When a recipient has “Automatically update e-mail addresses based on email address policy” enabled, all primary e-mail addresses (default reply addresses) of e-mail address types will always be set from the e-mail address policy. This means that if you edit the primary address to be a different e-mail address, it will always revert back to the one specified in the e-mail address policy.


Goodbye LDAP! Hello OPATH


Instead of LDAP which was the recipient filter used in Exchange 2000 and 2003, Exchange now uses OPATH for filtering recipients, address lists etc. The syntax used in OPATH is much less complex that LDAP filters, which means that it’s easier to create filters in Exchange 2007 than was the case in previous versions of Exchange Server. Delving into the intricacies of OPATH filtering is outside the scope of this article, instead I can recommend you read this blog entry on the MS Exchange Team blog as it does a very good job of describing how to get started with OPATH filtering.

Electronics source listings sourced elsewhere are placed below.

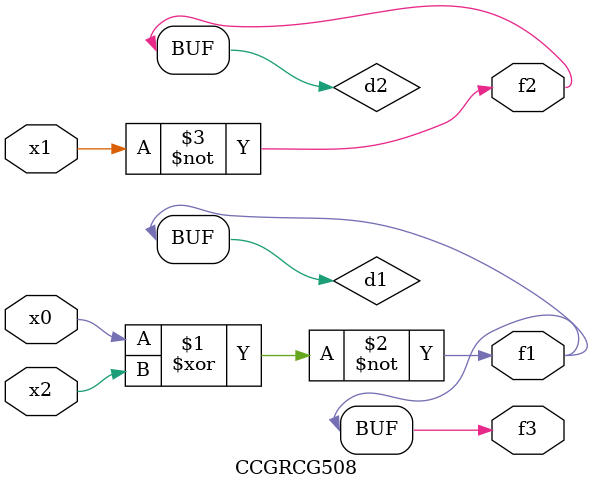
<source format=v>
module CCGRCG508(
	input x0, x1, x2,
	output f1, f2, f3
);

	wire d1, d2, d3;

	xnor (d1, x0, x2);
	nand (d2, x1);
	nor (d3, x1, x2);
	assign f1 = d1;
	assign f2 = d2;
	assign f3 = d1;
endmodule

</source>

Managing SMTP Proxy addresses manually


In some scenarios you might want to have the SMTP proxy addresses managed via a separate provisioning tool used in the IT service desk. If this is the case, you might need  to disable the Automatically update e-mail addresses based on email address policy option found on the E-Mail Addresses tab on the property page of an Exchange 2007 user mailbox (Figure 8). If your organization consists of several thousand user mailboxes, you do of course not want to do this via the Exchange Management Console (EMC), since the EMC doesn’t allow you to make this type of change on user mailboxes in bulk. Okay, so what do I do in this situation then? Well you turn to the Exchange Management Shell and run a one-liner command. For example, if you want to disable this option on all Exchange 2007 user mailboxes, you could use the following command:


Get-Mailbox | Set-Mailbox -EmailAddressPolicyEnabled $False


If you instead prefer to do this per mailbox server, you would use:


Get-Mailbox –Server “Mailbox Server” | Set-Mailbox -EmailAddressPolicyEnabled $False


Or perhaps you want to do so for users in a specific OU:


Get-Mailbox –OrganizationalUnit “Name of OU” | Set-Mailbox -EmailAddressPolicyEnabled $False


That was all for this time, I hope you learned something new!